Era una partita come tante, quella del campionato juniores tra Appiano e Mori.
Era un’azione come tante quella successa al ventottesimo del primo tempo, quando il Mori era in attacco ed un cross spioveva nell’area di rigore avversaria.
Era uno scontro come tante, quando il portiere dell’Appiano è uscito in presa alta, urtando involontariamente Nicola Tomasi, numero dieci del Mori, che cadendo a terra ha urtato la nuca.
Sembrava, anche in quel caso, una caduta come tante, Nicola si è rialzato, ha continuato a giocare, ma dopo cinque minuti è caduto a terra svenuto.
E poi, la corsa in ospedale, l’operazione al cervello per rimarginare l’ematoma, ma non c’è niente da fare: per i giornalisti è morte cerebrale.
Un fatto per diventare notizia deve avere determinate caratteristiche e tra queste c’è la tragicità, perché poi bisogna ricamarci sopra, bisogna dare la colpa al campo in erba sintetica quando studi di esperti hanno dimostrato che non sono più duri di quelli calcati normalmente nei campi di provincia, bisogna esasperare una situazione che di per sé è già grave e quindi dichiarare che Nicola è in stato di morte cerebrale per parlare di miracolo se si risveglia.

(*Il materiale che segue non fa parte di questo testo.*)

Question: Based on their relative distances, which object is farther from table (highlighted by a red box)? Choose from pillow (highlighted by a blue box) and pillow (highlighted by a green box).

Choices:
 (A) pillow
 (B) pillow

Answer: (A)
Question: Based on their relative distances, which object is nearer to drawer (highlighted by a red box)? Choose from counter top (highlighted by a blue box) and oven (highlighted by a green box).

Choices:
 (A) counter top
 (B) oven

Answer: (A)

Nicola non è morto: la sorella ha dichiarato che inizialmente c’erano ben poche speranze, ma che piano piano il ragazzo risponde bene alle cure, ha pianto e tossito quindi si nutrono fondate speranze che possa riprendersi.
Per i giornali la partita di Nicola è finita, ma lui sta ancora giocando, sono terminati i tempi regolamentari, ora ci sono i supplementari e poi i rigori e speriamo che finisca come ai mondiali, con Nicola che alza al cielo la Copa de la Vida.